34. Mr. St. John-Stevas

asked the Secretary of State for Foreign Affairs whether he will make a further statement on his policy regarding the Franco-German plan to link Great Britain with the Common Market.

Mr. M. Stewart

I take it that the hon. Gentleman is referring to the Franco-German Declaration and the German development of it.

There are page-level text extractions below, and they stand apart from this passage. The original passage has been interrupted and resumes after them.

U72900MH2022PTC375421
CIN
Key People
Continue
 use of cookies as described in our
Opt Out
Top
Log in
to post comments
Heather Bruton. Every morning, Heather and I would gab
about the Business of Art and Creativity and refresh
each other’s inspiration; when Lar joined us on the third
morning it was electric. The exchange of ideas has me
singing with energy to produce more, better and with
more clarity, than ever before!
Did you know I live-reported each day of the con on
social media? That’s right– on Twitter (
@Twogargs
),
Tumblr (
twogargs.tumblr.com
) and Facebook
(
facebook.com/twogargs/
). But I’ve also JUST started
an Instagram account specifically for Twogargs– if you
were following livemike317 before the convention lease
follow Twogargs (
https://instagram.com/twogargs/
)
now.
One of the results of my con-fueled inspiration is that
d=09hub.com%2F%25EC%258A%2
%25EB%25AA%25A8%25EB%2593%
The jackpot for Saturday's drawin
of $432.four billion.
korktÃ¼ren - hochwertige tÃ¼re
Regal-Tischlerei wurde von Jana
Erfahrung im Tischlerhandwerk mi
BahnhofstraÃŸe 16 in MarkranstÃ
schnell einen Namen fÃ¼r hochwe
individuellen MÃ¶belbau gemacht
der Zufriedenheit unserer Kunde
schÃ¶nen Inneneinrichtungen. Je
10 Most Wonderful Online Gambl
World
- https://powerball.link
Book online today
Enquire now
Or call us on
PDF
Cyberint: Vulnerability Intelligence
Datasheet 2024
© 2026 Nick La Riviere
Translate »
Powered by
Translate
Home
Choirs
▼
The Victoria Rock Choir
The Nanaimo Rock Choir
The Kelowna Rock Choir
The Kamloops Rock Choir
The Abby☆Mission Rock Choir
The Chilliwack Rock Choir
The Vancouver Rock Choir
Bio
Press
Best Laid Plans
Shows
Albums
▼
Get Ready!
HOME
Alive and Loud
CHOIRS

I have nothing to add to the reply given by my right hon. Friend the Prime Minister to my hon. Friend the Member for Birmingham, Northfield (Mr. Chapman) on 19th March.—[Vol. 761, c. 77.]

Mr. St. John-Stevas

Would the foreign Secretary say now whether a policy of association with the Common Market would be acceptable to Her Majesty's Government provided that it contained a clear timetable for eventual full membership?

Mr. Stewart

As has been said before, there are great difficulties about an approach of this kind, but, as I said in answer to an earlier Question, this matter is for discussion among the E.E.C. Ministers. We would certainly consider any proposals which came to us from the Six as a whole.

Sir Alec Douglas-Home

Would the right hon. Gentleman give the House the benefit of what definition there is in this proposal? He says that it is going to be discussed in the E.E.C., but what is to be discussed in the E.E.C.? Could have it published in the OFFICIAL REPORT some time?

Mr. Stewart

I do not think I could give that straight away in answer to a question. It was not a proposal made to us. I may be able to tell the House more about it at a later stage.

Mr. Michael Foot

Does not my right hon. Friend think, apart from any proposal for association, that the original proposal for entry to the Common Market is one of the Cecil King policies which have collapsed? Does not my right hon. Friend think that Cecil King owes an apology to the country and to the Government?

Mr. Stewart

I remind my hon. Friend that it was one of the policies mentioned in the election manifesto.

41. Mr. Henig

asked the Secretary of State for Foreign Affairs what communications he has now had with the Governments of Belgium, Luxembourg and the Netherlands on the subject of the Benelux plan; and whether he has indicated Her Majesty's Government's acceptance or rejection of the plan.

Mr. M. Stewart

I refer my hon. Friend to the reply my predecessor gave to the hon. Member for Chelmsford (Mr. St. John-Stevas) on 26th February.—[Vol. 759, c. 932–24.]

Mr. Henig

Does not my right hon. Friend agree that, given that the French are not involved, the Benelux plan must be a non-starter? Does not he think that there is something slightly illogical in the British Government's being prepared to talk about the future of our relations with Europe with friendly Governments like the Government of the Netherlands whilst not apparently being prepared to talk with the Government of France, who are the cause of the main obstacles to our present policy?

Mr. Stewart

No. There is a difference here. The Benelux proposals were definite proposals made to us. The Franco-German statements are not at present in the form of proposals to us.